PEPCON disaster: By the numbers
Thirty-five years ago today, the PEPCON disaster rocked Henderson when an oxidizer used for rocket fuel caught fire and created two massive explosions.
Updated May 4, 2023 - 7:32 pm
It’s been 35 years since the Pacific Engineering and Production Company of Nevada (PEPCON) plant in Henderson was destroyed in a series of explosions after ammonium perchlorate, an oxidizer used in rocket fuel, caught fire.
Here’s the disaster, by the numbers:
827 days after the Challenger disaster
The PEPCON facility was contracted by NASA to produce ammonium perchlorate for space shuttle launches, but after the Challenger explosion in 1986, which killed the craft’s entire seven-member crew, NASA haulted its missions while the disaster was under investigation.
But, production of AP didn’t stop at PEPCON.
Over the course of 15 months, PEPCON accumulated over 4,000 tons of the oxidizer. With no place to ship the AP, the oxidizer sat on site.
The AP was contained in a a series of bags, bins and drums. The most common form of storage were 550-pound capacity drums; at PEPCON, there were over 10,000 around the facility.
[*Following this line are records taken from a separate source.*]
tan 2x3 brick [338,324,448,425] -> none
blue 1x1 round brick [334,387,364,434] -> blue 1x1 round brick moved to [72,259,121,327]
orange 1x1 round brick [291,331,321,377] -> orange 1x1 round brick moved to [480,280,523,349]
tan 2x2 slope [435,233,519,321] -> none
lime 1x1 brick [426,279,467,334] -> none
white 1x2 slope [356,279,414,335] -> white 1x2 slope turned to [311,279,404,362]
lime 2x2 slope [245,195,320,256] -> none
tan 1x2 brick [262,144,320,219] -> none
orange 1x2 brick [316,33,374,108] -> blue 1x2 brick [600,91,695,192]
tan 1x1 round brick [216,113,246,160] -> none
1,500 tons of ammonium perchlorate burned
Approximately 4,500 tons of ammonium perchlorate was being stored at the plant the day of the blast. During the blast and subsequent fire, 1,500 tons of AP were consumed — four times the amount of the oxidizer used for one space shuttle solid rocket booster.
The fire was caused by a welding torch that ignited a structure at the plant. The fire spread to several nearby 55-gallon drums of AP. About 20 minutes later, the first explosion occured at 11:52 a.m., followed by the second explosion four minutes later.
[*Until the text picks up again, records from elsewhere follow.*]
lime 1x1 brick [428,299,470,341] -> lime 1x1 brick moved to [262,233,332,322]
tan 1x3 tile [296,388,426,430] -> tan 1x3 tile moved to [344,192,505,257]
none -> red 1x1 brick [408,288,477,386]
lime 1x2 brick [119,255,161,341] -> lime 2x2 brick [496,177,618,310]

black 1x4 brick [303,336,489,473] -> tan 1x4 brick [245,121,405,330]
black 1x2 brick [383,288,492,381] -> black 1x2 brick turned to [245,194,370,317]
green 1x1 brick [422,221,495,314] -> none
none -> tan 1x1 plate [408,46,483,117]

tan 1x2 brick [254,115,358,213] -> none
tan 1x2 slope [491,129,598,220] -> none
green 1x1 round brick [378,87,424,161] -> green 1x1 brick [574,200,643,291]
The fire after the explosions burned for five hours, according to a NASA report.
3.0 and 3.5 on the Richter scale
Observatories in California and Colorado reported the two major blasts at 3.0 and 3.5 on the Richter scale. Investigators said the blast had the same impacts as a 1-kiloton air-blast nuclear detonation, NASA reported.
2 deaths, 372 injuries
Two people died in the explosion out of the facility’s 77 employees. Bruce Halker, vice president of operations at the plant, died. Halker used a wheelchair and was unable to escape in time. His body was recovered 25 yards from the plant.
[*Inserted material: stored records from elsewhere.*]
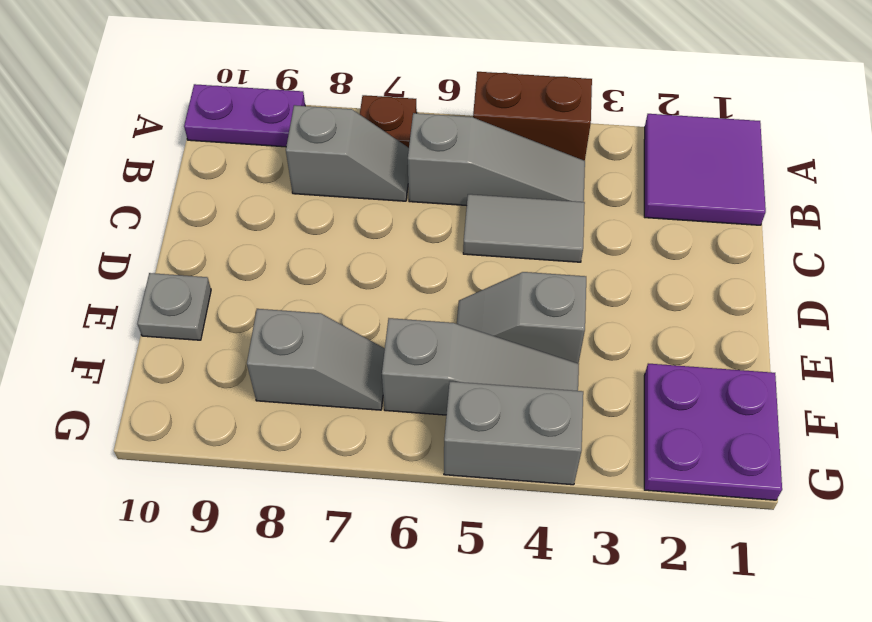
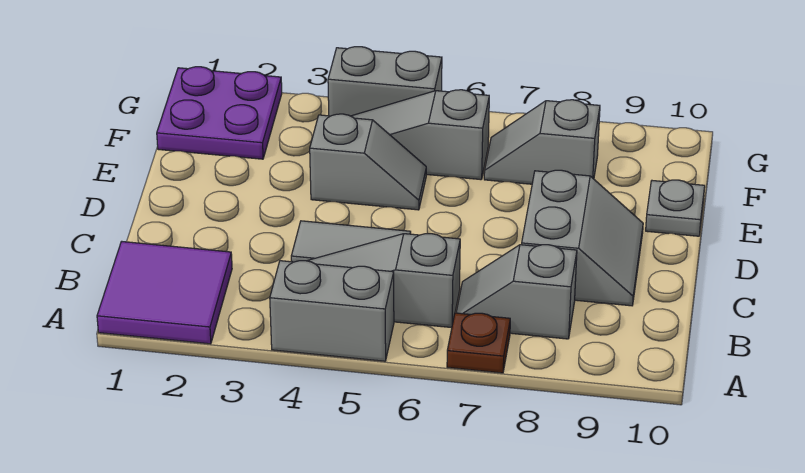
brown 1x2 brick [473,72,592,161] -> grey 1x2 brick [270,261,394,361]
purple 1x2 plate [184,84,305,147] -> none
none -> grey 2x2 slope [522,170,643,306]

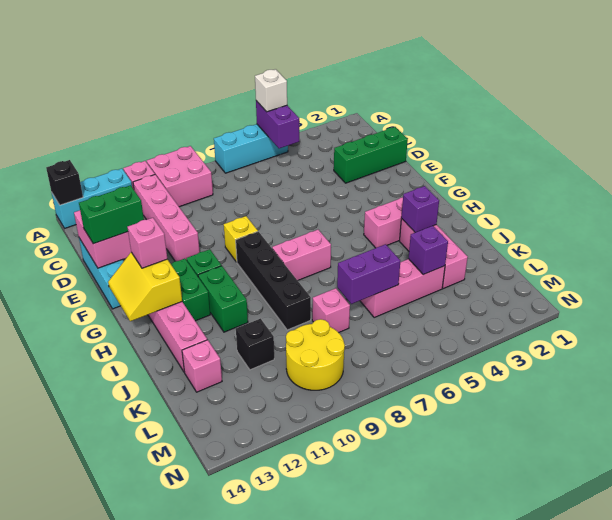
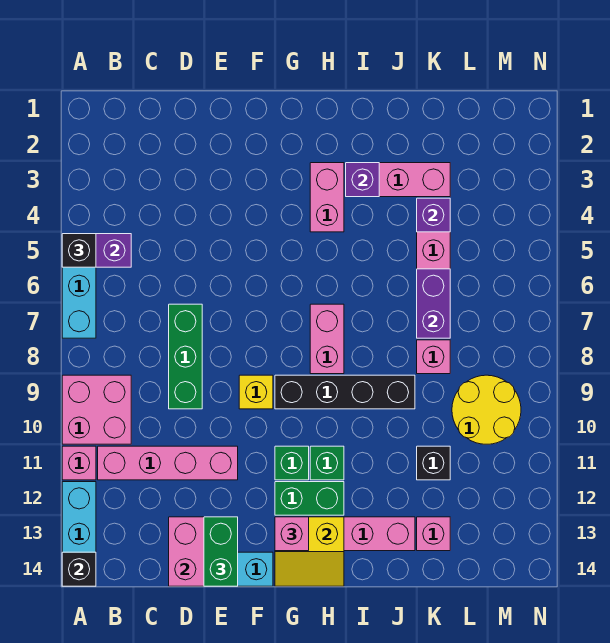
white 1x1 brick [255,69,287,112] -> black 1x1 brick [62,234,96,267]
green 1x3 brick [334,127,408,183] -> green 1x3 brick moved to [169,304,202,409]
green 1x2 brick [198,266,248,332] -> green 1x1 brick [310,446,344,480]

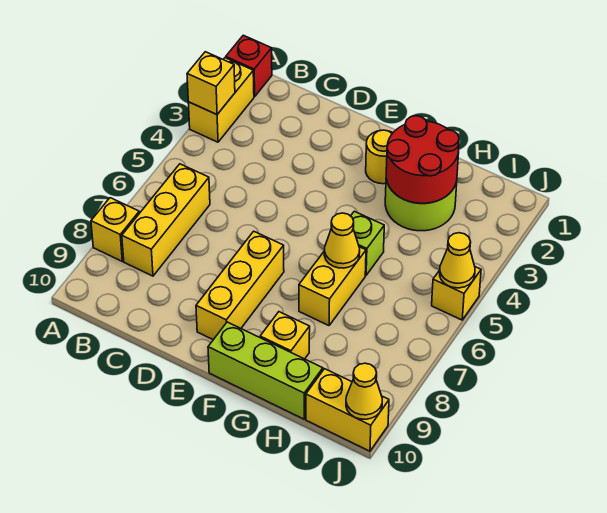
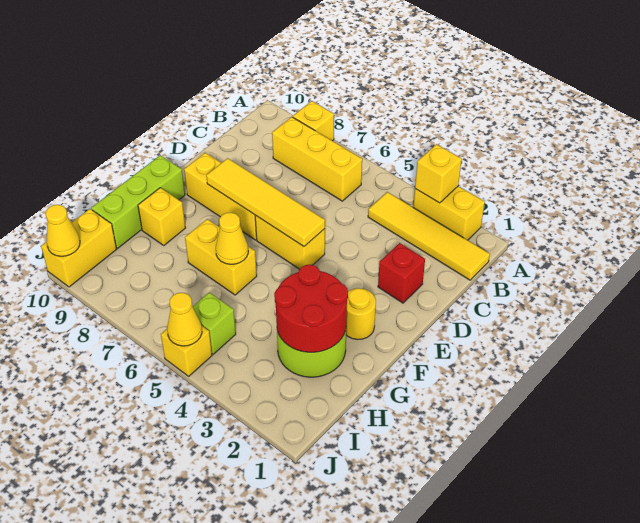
red 1x1 brick [226,35,272,97] -> red 1x1 brick moved to [378,243,425,303]
none -> yellow 1x4 tile [368,192,490,280]
none -> yellow 1x2 brick [255,215,325,269]
none -> yellow 1x4 tile [206,158,325,246]
lime 1x1 brick [351,211,384,275] -> lime 1x1 brick moved to [193,292,236,354]

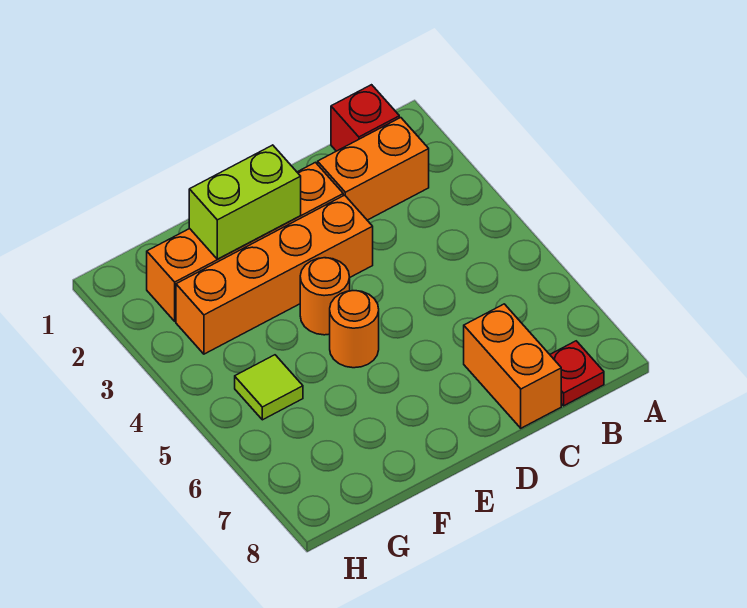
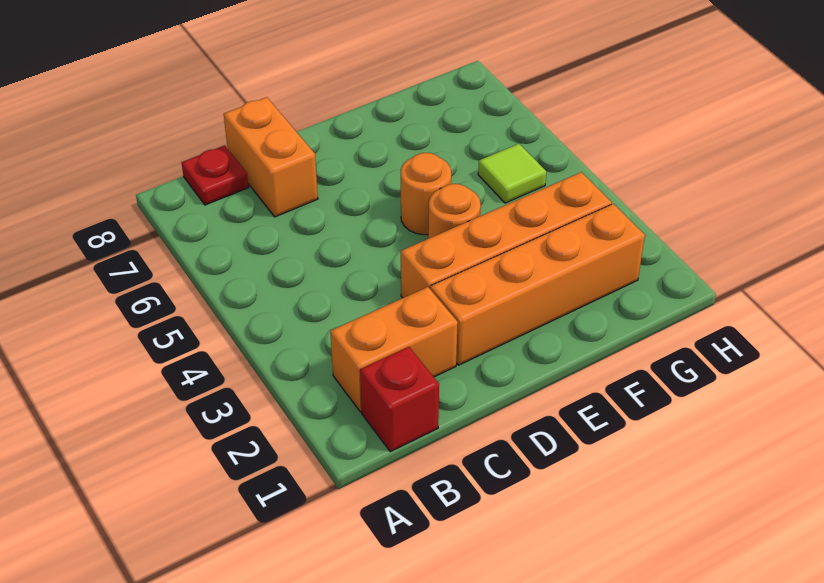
lime 1x2 brick [189,145,301,259] -> none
Roy Westerfield, another plant employee, also perished. His body was never recovered.
There were no fatalities at the nearby Kidd & Co. marshmallow plant.
Most of the 300 injuries from the blast were from flying glass, and were minor. The most seriously injured victim of the blast was 22-year-old Pat Rose, who pulled over to watch the fire sweep through the plant before one of the explosions erupted, causing rocks to strike Rose. One rock burrowed into Rose’s skull, causing him lifelong speech and mobility issues, according to Review-Journal reports from 1989.
$100 million in damage
The explosion caused $100 million in damages to buildings within a 10-mile radius of the plant. Henderson schools saw about $1 million in damages alone, with Basic High School seeing damage to its front entrance which sunk several feet after the explosion, according to a report from the U.S. Department of Energy.
About 22,000 homes within a 3-mile radius of the blast sustained structural damage of about $5,000 each, the Las Vegas Sun reported
The total damage to surrounding businesses and homes was put at $74 million.
The Kidd & Co. marshmallow plant located next to the PEPCON plant was destroyed. The plant was rebuilt on the same site in 1989.